6. BlacKKKlansman (2018)
BlacKKKlansman is an exhilirating experience. Based on the true story of Ron Stallworth, a black police officer who successfully infiltrates the KKK with the help of a Jewish partner, it is funny, sharp, and angry. Its climactic moments are as edge-of-your-set intense as any action thriller you may see. This is the best Spike Lee joint in a long time.
It's also a giant middle finger waved at Birth of a Nation, D.W. Griffith's groundbreaking but awful movie from the early days of cinema. Lee presents it at the very beginning as part of a prologue involving a man named Dr. Kennesaw Beauregard (Alec Baldwin) in a scene that is both hilarious and disturbing. We see scenes of that film being shown at a Klan meeting as a kind of historical document meant to rally the troops and justify their cause. The way Lee pairs comedic undertones with the grotesque realities of racism is a thrilling high-wire act to behold. What's interesting about the opening scene is that Beauregard is clearly a buffoon. He looks goofy and can't seem to complete a sentence without help. He spews nasty racial slurs and, by my sensibilities, is a ridiculous clown of a human. Why anyone buys what he is saying is beyond me. But, they do. They still do.

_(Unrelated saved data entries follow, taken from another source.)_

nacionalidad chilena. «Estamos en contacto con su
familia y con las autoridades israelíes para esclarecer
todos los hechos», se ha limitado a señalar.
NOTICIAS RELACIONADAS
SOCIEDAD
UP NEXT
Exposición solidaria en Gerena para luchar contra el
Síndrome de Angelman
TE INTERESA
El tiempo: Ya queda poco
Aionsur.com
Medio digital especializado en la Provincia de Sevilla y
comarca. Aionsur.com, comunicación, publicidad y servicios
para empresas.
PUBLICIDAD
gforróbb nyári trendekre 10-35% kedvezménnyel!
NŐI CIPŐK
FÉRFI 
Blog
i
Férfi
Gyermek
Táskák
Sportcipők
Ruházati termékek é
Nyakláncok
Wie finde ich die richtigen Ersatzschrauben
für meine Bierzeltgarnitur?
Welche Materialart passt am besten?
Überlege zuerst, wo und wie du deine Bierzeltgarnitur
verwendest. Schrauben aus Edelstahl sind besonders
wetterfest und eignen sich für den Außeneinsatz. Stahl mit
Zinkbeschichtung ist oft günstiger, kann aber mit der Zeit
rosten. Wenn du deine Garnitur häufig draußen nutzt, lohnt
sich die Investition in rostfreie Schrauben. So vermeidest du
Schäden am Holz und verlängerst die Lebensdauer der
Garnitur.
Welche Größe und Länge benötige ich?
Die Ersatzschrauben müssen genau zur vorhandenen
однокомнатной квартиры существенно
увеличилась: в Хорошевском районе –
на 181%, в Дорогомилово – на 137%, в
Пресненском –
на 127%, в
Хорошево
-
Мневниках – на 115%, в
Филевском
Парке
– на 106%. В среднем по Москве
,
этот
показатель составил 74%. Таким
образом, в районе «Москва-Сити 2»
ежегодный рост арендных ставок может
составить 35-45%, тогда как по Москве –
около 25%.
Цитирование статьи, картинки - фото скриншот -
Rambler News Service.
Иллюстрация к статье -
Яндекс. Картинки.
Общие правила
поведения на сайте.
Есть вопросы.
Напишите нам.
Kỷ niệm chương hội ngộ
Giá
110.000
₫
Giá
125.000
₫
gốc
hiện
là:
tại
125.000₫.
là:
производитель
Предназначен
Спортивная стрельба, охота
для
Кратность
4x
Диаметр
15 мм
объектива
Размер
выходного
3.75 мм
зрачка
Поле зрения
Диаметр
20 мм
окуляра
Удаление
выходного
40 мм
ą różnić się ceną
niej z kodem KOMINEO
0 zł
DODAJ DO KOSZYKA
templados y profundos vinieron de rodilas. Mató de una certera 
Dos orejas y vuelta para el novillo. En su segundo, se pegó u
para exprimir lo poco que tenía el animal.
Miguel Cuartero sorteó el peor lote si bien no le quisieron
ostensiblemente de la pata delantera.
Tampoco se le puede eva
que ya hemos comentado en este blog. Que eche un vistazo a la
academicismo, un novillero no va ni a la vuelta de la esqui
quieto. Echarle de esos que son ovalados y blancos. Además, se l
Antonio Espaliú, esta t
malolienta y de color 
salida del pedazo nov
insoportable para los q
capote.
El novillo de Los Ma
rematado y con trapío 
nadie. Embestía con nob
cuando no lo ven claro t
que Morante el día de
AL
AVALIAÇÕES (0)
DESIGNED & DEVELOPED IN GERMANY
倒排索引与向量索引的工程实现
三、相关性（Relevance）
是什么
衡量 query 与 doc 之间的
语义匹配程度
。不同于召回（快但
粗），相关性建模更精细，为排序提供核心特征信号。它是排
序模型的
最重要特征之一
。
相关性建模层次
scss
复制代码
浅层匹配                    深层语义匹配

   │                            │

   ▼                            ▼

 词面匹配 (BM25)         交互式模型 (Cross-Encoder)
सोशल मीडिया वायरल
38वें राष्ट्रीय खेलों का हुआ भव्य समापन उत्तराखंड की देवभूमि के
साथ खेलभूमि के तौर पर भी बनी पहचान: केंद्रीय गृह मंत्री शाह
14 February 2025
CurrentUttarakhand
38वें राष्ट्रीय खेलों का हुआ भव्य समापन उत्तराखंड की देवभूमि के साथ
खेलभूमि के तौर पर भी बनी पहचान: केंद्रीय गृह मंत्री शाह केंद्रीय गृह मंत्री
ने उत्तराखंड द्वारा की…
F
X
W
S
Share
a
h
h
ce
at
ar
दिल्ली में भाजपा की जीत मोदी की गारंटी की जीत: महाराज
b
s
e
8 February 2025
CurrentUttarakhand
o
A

BlacKKKlansman is an evisceration of racism, both blatant and casual, through use of the police procedural. Set in the 70s, it gives us Ron Stallworth (John David Washington) as the first black police officer in the history of the Colorado Springs department and pairs him with a Jewish partner named Flip ZImmerman (Adam Driver) to infiltrate the KKK to stop a terrorist attack on black activists. However, it starts out with Stallworth in the records room. He is eventually asked by his boss to infiltrate that very black activist group for reasons that are racist in their own right. Stallworth sees an ad for the KKK during his assignment and learns of evidence of an attack. He calls the number for the and passes himself off as a white racist, spewing all sorts of horrible nonsense. That moment alone, a black man passing as a white one, is a loaded one. Look up racial passing and do a little research to see what I mean.
Stallworth is in, but he is represented in person by Zimmerman, who attends the meetings and reports back to Stallworth on what is occurring. It's interesting to see the way Spike Lee directs the Stallworth phone calls as comedy, while the Zimmerman scenes are more tense and deeply troubling. We worry he is going to be outed at any point and there are some deeply harrowing moments along the way that build toward the movie's astounding climax. I've included two clips below that demonstrate this dichotomy.

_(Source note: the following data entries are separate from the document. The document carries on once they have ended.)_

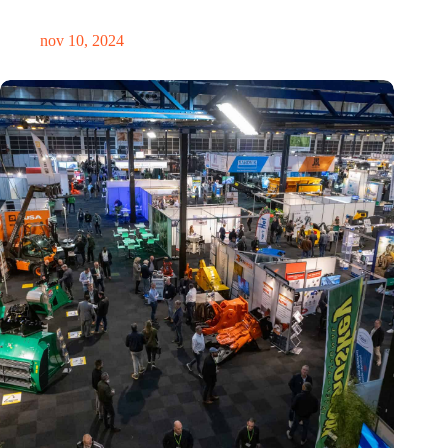
revolutie
nov 10, 2024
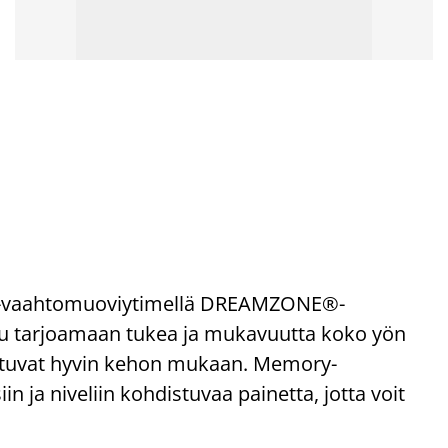
-vaahtomuoviytimellä DREAMZONE®-
ltu tarjoamaan tukea ja mukavuutta koko yön
autuvat hyvin kehon mukaan. Memory-
ja niveliin kohdistuvaa painetta, jotta voit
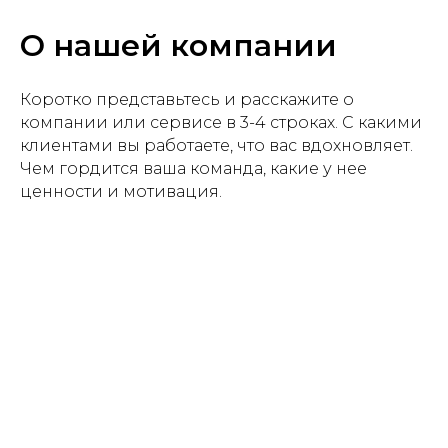
О нашей компании
Коротко представьтесь и расскажите о
компании или сервисе в 3-4 строках. С какими
клиентами вы работаете, что вас вдохновляет.
Чем гордится ваша команда, какие у нее
ценности и мотивация.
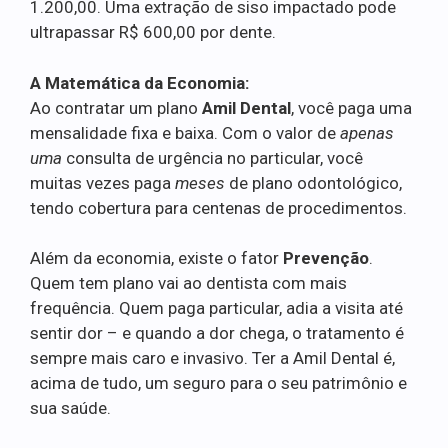
1.200,00. Uma extração de siso impactado pode
ultrapassar R$ 600,00 por dente.
A Matemática da Economia:
Ao contratar um plano
Amil Dental
, você paga uma
mensalidade fixa e baixa. Com o valor de
apenas
uma
consulta de urgência no particular, você
muitas vezes paga
meses
de plano odontológico,
tendo cobertura para centenas de procedimentos.
Além da economia, existe o fator
Prevenção
.
Quem tem plano vai ao dentista com mais
frequência. Quem paga particular, adia a visita até
sentir dor – e quando a dor chega, o tratamento é
sempre mais caro e invasivo. Ter a Amil Dental é,
acima de tudo, um seguro para o seu patrimônio e
sua saúde.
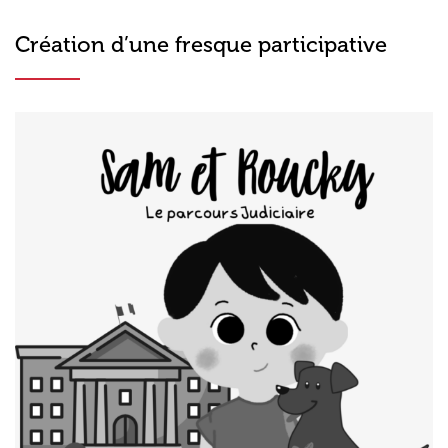
Création d’une fresque participative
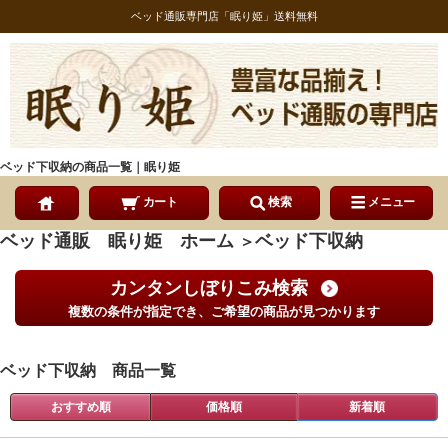
ベッド通販専門店「眠り姫」送料無料
ベッド下収納の商品一覧｜眠り姫
カート
検索
メニュー
ベッド通販 眠り姫 ホーム
ベッド下収納
＞
カンタンしぼりこみ検索
複数の条件が指定でき、ご希望の商品が見つかります
ベッド下収納 商品一覧
おすすめ順
価格順
新着順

I love the way BlacKKKlansman presents these two men having to become something they despise (and despises them) in order to bring that something down. It is not shy or interested in making us comfortable. I find it difficult to not compare this movie with the Best Picture winner of Green Book, since they both came out in 2018. Green Book is safe entertainment that gives us all the usual comfort food about dealing with racism. I liked that movie, especially the performances of its leads. But, BlacKKKlansman is angrier and more visceral and means to provoke. It closes with footage of the Charlottesville protests, which led to the death of Heather Heyer, who was run over by a white supremacist. Green Book invites us to remember that we can all get along, a lovely sentiment. BlacKKKlansman reminds us that we have a very long way to go.